|8th Infantry Division FAQ|
Why is it known as the Pathfinder Division?
The division was originally formed at Camp Freemont California in January 1918. The camp had been named after John Charles Fremont (January 21, 1813 – July 13, 1890), an early explorer of the Pacific Northwest and a legendary hero in the area. For his exploits in exploration he had been given the nickname "the Pathfinder," and it seemed only fitting that the division formed at the camp adopt his nickname. The golden arrow on the division patch symbolizes a compass needle pointing north.
Not only was Fremont an explorer, but he had been a military officer in both the Mexican-American and Civil War. Later on he was the first Republican Party candidate for president of the United States. He was also the first presidential candidate to run on a platform of abolishing slavery.
Who are "The Friends of the 8th Division?"
The Friends of the 8th Division is a group of individuals that have an interested in the unit. Some are veterans, some related to veterans, others just interested parties. There is no membership requirement, nor is the group really organized. It is really just a name given to folks with an interest in preserving the history of the unit. They generally can be found on the yahoo group relating to the 8th Infantry Division in WW2.
Is there an official division association?

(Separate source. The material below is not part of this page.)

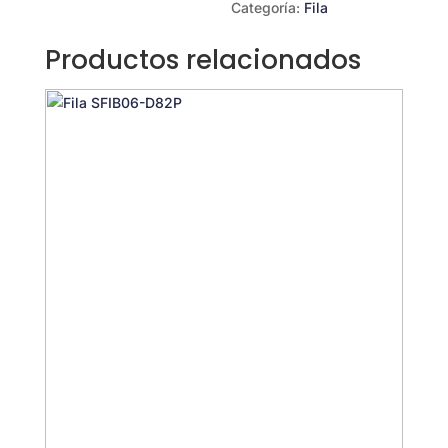
Categoría:
Fila
Productos relacionados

Yes, but the history needs some explaining. For various reasons an original Post WW2 association never really established itself. An association did hold small reunions up into the 1950's but it seems t have slowly dwindled to nothing. This may be due to not having a cadre of WW1 veterans to form around in the wartime years. In the 1980's Artilleryman Jim Wooley took it upon himself to start it up again. The group grew, but so many veterans had been lost, that it stayed as fairly small group and most reunions were regimental in nature. Jim eventually grew ill and had to give his work up. With no real driving force the group collapsed, until the internet began making communications easier. By that time the cold war vets had come into their own, and they new organization was started up mainly due to the work of Richard T. Sonneborn. The website for the organization is http://www.8thid.org .
What happened to the 34th Infantry Regiment in WW2?
When the 8th Division was organized in 1940 it was formed as a "square division" with four infantry regiments. One of them was the 34th. The organization of infantry divisions was later changed in 1941 to a "triangular division" with only three infantry regiments. The 34th was selected to be detached from the 8th Infantry Division in November 1941, and was designated to be sent to the Philippines. The unit was in San Francisco waiting to embark when the Japanese attacked Pearl Harbor. Due tot he strong Japanese forces in the Philippine waters the 34th was instead sent to Hawaii for defense duties. On 12 June 1943 the 34th was assigned to the 24th Infantry Division under which it served in the Pacific War.
What was the 8th Motorized Infantry Division?
In 1942 the Army experimented with "motorized" infantry Divisions. This provided all elements of the division with vehicles so it could move at a faster than marching speed. The experiment was deemed a failure as providing so many vehicles to a division tied up valuable resources which could often be used elsewhere. In the end the extra trucks were withdrawn from the Motorized Divisions, and used to form independent truck companies which could be assigned to any unit as needed. So for a brief period of time the 8th Infantry Division was known as the 8th Motorized Infantry Division.
Why is there an 8th Infantry Division patch with an airborne tab?
In the 50s-60s a section of the division was on jump status to allow for limited airborne operations. These units were authorized the airborne tab above the 8th ID patch. The division was never a full airborne division. For more info see the page on division reorganization.
Why was the Division inactivated in 1992?
The 8th was chosen for inactivation (it was actually re-flagged as the 1st Armored Division) as part of the drawdown of military forces in Europe after the end of the cold war. There was no longer a need for as many troops without the Russians as a superpower, and meant that some units had to go. The units chosen to be inactivated were done so according to a policy which retained the ones with a combination of the oldest history and service in combat. There was nothing the division did to bring about its end- it was just in the wrong place at the wrong time in the post cold war drawn down. A number of other units suffered the same fate. For a full description of re-flagging and the standards used see Reflagging in the Army.
What are the "Green Books" and the "Blue Books?"
These are nicknames given by historians to two separate sets of military books. "The Green Books" are the official U.S. Army History of WW2 which were originally printed in hardback green covers. Many of them are available on the Center For Military History Website as PDF files. The "Blue Books" are specific to the 8th Infantry Division. They are a series of five yearbook sized (blue covers) histories of various elements of the division printed just after WW2. The five books are the headquarters and division special troops, one for each of the three infantry regiments, and one for the artillery units. They include not only capsule histories of the units in WW2 (found on the website under the specific unit) but also yearbook sized photos of most of the men that returned to the USA with the division. This means that any man who had left the unit before arriving back in the States (killed, wounded, transferred, discharged) is not pictured in the book.